» **How to complete this task**:
Find the line that contains "the moored boat at bbox=(129, 158, 177, 177), 31.84", then repeat it and each line after it to the end of the records, exactly.

» **Information shown**:
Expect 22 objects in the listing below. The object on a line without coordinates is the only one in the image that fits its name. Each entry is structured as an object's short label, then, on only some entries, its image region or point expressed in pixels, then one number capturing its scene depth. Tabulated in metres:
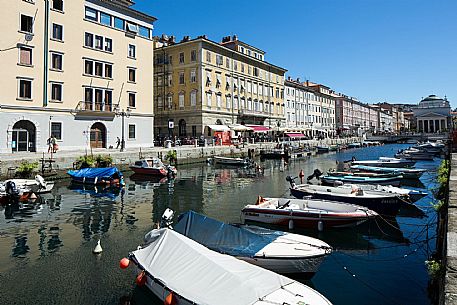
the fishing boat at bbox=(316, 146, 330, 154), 70.14
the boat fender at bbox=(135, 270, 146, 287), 8.48
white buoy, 11.91
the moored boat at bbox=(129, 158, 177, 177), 31.84
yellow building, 55.50
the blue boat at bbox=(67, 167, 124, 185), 26.91
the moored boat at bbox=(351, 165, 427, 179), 28.19
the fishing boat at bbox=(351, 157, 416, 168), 35.22
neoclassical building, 144.12
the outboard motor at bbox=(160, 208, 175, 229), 11.65
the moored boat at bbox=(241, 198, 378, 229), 13.56
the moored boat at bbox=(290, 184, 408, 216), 15.78
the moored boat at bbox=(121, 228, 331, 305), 6.44
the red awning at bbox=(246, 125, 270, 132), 61.23
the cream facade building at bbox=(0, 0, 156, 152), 33.09
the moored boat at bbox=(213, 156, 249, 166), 41.62
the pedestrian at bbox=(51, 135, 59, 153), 34.55
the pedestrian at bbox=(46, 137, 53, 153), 34.87
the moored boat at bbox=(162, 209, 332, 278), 9.12
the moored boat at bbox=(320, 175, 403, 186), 23.20
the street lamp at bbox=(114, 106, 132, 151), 41.83
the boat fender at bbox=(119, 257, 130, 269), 9.06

» **The answer**:
the moored boat at bbox=(129, 158, 177, 177), 31.84
yellow building, 55.50
the blue boat at bbox=(67, 167, 124, 185), 26.91
the moored boat at bbox=(351, 165, 427, 179), 28.19
the fishing boat at bbox=(351, 157, 416, 168), 35.22
neoclassical building, 144.12
the outboard motor at bbox=(160, 208, 175, 229), 11.65
the moored boat at bbox=(241, 198, 378, 229), 13.56
the moored boat at bbox=(290, 184, 408, 216), 15.78
the moored boat at bbox=(121, 228, 331, 305), 6.44
the red awning at bbox=(246, 125, 270, 132), 61.23
the cream facade building at bbox=(0, 0, 156, 152), 33.09
the moored boat at bbox=(213, 156, 249, 166), 41.62
the pedestrian at bbox=(51, 135, 59, 153), 34.55
the pedestrian at bbox=(46, 137, 53, 153), 34.87
the moored boat at bbox=(162, 209, 332, 278), 9.12
the moored boat at bbox=(320, 175, 403, 186), 23.20
the street lamp at bbox=(114, 106, 132, 151), 41.83
the boat fender at bbox=(119, 257, 130, 269), 9.06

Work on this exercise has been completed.